Loss-Controlling Calibration for Predictive Models
Di Wang, Junzhi Shi, Pingping Wang, Shuo Zhuang, Hongyue Li
TL;DR
This work addresses the limitation of existing conformal methods that require set predictors and monotone losses by introducing loss-controlling calibration (LCC), a framework that enables general loss-controlling predictions under exchangeability. LCC leverages exchangeability-preserving transformations and a predefined searching function to select a predictor $F_{\lambda}$ that meets a loss bound with finite-sample, distribution-free guarantees, even when losses are non-monotone. The method generalizes conformal loss-controlling prediction (CLCP) to arbitrary predictors and losses, and is validated through extensive experiments on selective regression (single and multi-target) and high-impact weather forecasting, demonstrating effective loss control and practical predictive efficiency.
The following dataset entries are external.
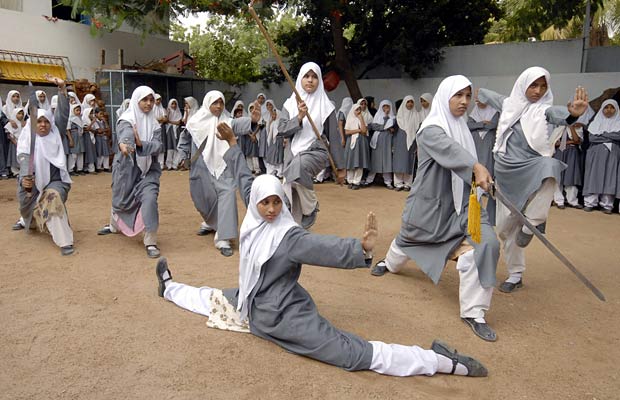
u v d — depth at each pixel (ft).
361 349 11.68
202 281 17.13
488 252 13.62
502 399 10.96
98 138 43.04
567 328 14.44
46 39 47.67
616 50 42.42
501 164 16.98
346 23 47.91
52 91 47.75
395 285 17.28
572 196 31.09
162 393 10.73
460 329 14.20
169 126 45.09
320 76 20.21
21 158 19.92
This broadens the applicability of conformal risk control to diverse, risk-sensitive applications beyond set-valued predictions.
Abstract
We propose a learning framework for calibrating predictive models to make loss-controlling prediction for exchangeable data, which extends our recently proposed conformal loss-controlling prediction for more general cases. By comparison, the predictors built by the proposed loss-controlling approach are not limited to set predictors, and the loss function can be any measurable function without the monotone assumption. To control the loss values in an efficient way, we introduce transformations preserving exchangeability to prove finite-sample controlling guarantee when the test label is obtained, and then develop an approximation approach to construct predictors. The transformations can be built on any predefined function, which include using optimization algorithms for parameter searching. This approach is a natural extension of conformal loss-controlling prediction, since it can be reduced to the latter when the set predictors have the nesting property and the loss functions are monotone. Our proposed method is applied to selective regression and high-impact weather forecasting problems, which demonstrates its effectiveness for general loss-controlling prediction.